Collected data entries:
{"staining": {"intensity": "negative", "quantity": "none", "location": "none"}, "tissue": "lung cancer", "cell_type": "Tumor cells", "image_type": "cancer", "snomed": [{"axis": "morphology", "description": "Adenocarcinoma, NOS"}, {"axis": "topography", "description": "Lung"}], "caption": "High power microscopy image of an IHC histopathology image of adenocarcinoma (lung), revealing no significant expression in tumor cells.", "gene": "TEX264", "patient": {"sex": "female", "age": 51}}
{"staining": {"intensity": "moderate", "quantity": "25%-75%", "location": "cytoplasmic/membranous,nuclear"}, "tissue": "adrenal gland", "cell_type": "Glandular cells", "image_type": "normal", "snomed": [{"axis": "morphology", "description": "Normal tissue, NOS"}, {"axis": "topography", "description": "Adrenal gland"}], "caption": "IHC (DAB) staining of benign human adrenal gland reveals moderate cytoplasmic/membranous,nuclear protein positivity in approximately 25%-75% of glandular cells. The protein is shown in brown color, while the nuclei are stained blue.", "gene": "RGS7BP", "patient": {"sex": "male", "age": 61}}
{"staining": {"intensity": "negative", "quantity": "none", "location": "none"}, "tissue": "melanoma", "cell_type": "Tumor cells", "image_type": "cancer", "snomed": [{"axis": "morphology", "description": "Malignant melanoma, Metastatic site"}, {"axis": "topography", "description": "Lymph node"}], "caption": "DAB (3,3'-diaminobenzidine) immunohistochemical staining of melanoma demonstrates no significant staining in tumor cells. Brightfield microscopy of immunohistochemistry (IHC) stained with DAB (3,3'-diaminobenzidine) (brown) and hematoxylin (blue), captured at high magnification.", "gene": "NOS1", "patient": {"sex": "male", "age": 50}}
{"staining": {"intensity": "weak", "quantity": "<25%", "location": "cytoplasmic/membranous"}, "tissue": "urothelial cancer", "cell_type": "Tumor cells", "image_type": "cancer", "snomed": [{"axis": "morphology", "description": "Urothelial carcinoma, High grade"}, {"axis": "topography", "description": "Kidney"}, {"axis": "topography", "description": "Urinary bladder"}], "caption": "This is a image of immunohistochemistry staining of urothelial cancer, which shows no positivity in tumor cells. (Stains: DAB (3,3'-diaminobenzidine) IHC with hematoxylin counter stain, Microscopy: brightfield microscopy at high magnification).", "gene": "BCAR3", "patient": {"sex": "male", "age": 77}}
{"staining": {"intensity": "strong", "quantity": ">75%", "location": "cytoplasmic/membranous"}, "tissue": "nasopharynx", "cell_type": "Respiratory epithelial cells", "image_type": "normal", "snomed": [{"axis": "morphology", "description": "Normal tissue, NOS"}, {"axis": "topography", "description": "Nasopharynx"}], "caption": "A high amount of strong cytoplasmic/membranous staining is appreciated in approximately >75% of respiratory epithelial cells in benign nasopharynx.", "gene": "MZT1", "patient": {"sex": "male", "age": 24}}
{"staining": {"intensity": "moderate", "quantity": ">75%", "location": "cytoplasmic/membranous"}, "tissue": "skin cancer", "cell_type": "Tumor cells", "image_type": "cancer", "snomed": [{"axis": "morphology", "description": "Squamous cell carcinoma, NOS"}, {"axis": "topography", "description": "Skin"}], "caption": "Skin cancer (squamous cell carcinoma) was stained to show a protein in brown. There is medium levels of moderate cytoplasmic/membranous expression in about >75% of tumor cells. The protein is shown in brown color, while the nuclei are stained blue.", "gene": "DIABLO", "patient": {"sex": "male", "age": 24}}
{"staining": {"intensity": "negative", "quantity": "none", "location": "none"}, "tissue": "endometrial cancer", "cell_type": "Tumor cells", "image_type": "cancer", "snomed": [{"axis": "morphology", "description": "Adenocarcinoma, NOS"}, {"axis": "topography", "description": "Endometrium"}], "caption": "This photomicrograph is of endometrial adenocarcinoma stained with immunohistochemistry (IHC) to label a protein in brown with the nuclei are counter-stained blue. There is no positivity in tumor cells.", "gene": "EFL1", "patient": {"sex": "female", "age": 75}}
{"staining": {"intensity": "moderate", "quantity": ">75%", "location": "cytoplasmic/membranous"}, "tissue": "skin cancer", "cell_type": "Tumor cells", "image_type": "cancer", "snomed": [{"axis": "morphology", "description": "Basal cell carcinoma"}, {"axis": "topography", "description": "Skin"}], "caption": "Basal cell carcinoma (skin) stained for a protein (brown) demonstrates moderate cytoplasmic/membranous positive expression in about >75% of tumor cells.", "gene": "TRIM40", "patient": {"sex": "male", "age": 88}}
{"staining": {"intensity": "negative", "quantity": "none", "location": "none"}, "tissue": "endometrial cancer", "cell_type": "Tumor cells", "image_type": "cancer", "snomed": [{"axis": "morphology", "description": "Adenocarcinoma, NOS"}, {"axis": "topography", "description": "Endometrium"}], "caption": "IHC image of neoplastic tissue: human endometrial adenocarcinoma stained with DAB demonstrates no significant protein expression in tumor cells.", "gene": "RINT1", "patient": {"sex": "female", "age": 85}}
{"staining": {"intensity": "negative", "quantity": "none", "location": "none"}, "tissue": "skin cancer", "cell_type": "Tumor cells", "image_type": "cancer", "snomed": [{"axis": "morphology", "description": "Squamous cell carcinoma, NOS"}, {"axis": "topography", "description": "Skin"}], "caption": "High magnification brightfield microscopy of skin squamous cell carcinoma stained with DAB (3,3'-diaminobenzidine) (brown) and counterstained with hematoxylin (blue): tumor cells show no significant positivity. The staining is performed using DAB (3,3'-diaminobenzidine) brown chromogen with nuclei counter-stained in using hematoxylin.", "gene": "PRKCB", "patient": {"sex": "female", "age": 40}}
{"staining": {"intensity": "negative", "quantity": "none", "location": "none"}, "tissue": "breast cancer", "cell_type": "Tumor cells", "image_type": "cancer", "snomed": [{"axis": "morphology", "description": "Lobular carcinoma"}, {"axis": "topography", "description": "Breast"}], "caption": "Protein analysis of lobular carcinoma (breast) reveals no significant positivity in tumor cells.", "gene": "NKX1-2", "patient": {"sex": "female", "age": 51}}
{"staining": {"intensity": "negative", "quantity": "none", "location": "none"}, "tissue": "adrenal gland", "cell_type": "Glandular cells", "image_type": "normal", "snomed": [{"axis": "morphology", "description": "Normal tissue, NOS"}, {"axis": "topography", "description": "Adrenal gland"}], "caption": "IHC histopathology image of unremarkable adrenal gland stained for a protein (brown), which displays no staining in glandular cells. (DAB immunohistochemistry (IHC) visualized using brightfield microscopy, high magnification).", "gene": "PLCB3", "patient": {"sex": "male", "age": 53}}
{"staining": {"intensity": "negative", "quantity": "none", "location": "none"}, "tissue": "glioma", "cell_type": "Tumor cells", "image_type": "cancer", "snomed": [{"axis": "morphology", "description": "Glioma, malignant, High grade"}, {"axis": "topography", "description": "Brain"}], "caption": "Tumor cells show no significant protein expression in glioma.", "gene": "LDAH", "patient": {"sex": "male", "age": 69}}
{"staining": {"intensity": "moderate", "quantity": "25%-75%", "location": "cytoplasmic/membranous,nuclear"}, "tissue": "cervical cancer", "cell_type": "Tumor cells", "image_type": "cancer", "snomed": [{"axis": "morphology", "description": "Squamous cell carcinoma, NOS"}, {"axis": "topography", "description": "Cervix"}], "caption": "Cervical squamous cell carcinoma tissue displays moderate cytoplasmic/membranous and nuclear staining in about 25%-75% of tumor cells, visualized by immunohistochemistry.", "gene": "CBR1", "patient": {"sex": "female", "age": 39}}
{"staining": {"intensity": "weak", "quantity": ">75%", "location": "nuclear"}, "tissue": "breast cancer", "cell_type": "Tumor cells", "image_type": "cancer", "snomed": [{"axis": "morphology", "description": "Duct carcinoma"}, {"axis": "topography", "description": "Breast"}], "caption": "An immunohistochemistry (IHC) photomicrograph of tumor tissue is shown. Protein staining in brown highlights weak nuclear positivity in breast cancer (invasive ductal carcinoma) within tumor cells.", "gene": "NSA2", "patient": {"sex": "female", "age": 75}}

» **What to produce**:
In the records above, find the line containing "cell carcinoma tissue" and print it and every later line exactly, through the last one.

» **Task answer**:
{"staining": {"intensity": "moderate", "quantity": "25%-75%", "location": "cytoplasmic/membranous,nuclear"}, "tissue": "cervical cancer", "cell_type": "Tumor cells", "image_type": "cancer", "snomed": [{"axis": "morphology", "description": "Squamous cell carcinoma, NOS"}, {"axis": "topography", "description": "Cervix"}], "caption": "Cervical squamous cell carcinoma tissue displays moderate cytoplasmic/membranous and nuclear staining in about 25%-75% of tumor cells, visualized by immunohistochemistry.", "gene": "CBR1", "patient": {"sex": "female", "age": 39}}
{"staining": {"intensity": "weak", "quantity": ">75%", "location": "nuclear"}, "tissue": "breast cancer", "cell_type": "Tumor cells", "image_type": "cancer", "snomed": [{"axis": "morphology", "description": "Duct carcinoma"}, {"axis": "topography", "description": "Breast"}], "caption": "An immunohistochemistry (IHC) photomicrograph of tumor tissue is shown. Protein staining in brown highlights weak nuclear positivity in breast cancer (invasive ductal carcinoma) within tumor cells.", "gene": "NSA2", "patient": {"sex": "female", "age": 75}}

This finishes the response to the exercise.